Just pulled an upper-decker at a hardware store. I believe I'm winning 8-2. It's obvious you don't shit enough in public.
I've see this movie. You sext me after the bar and fall asleep mid sentence. Roll credits.
I think it was you who decided that coming home at 3AM and cooking eggs topless was the best way to end our night. Eating the scrambled eggs off each other's boobs, that was ellie's idea
oh yea it is. i was not expecting to look at a snowbank and just see flying mushrooms
Tonight when I'm getting a bj from a stripper I'm gonna imagine it's you bobbing down there
Shes sitting on the front porch puking in to the pumpkin she just carved...in the rain. I guess pumpkin spice tequila shots wasnt our best idea.
Marking my student's "don't do drugs" posters while simultaneously texting my dealer, is this what being a grown up is like?
It was a taxi full of fist pumps and chanting to "face down, ass up". It was that 1% that makes my job worth it.
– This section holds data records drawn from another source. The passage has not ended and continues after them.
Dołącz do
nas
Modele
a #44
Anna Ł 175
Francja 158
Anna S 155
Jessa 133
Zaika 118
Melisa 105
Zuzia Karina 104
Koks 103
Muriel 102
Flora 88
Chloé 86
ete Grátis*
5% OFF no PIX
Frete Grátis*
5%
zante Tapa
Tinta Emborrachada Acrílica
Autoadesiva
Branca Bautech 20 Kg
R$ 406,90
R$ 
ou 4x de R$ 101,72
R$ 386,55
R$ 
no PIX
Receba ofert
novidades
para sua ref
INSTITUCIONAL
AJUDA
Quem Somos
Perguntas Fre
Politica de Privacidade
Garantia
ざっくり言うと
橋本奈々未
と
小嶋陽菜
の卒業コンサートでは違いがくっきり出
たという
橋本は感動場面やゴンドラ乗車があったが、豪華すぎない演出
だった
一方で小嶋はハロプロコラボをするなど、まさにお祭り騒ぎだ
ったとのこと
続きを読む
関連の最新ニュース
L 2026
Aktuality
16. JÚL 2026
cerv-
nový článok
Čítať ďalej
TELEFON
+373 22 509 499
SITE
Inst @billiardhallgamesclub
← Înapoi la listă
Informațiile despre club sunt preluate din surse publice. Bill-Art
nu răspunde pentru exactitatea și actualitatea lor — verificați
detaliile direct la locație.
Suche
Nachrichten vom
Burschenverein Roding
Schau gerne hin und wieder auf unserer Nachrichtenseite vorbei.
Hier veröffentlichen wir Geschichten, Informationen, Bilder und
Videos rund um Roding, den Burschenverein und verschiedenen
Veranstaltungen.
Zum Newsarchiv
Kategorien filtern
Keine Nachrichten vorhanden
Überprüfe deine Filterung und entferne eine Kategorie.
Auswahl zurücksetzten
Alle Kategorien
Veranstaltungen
Hey, please tell me that you and dad are having actual steaks tonight and I did not just get sexted by my dad
The paramedics were not my fault this time.
It's like she fell out of an MTV reality show and no one knows how to send her back
After we had sex he began to tell me the craziest places he's had sex. He told me KFC bathroom so I rolled over and went to sleep.
Yupp. He's definitely a screamer.
I have jizz, in my hair. I'm sitting in class with jizz. In. My. Hair. I need to make better life choices.
He has a syndrome called asshole. And it flares up 24/7.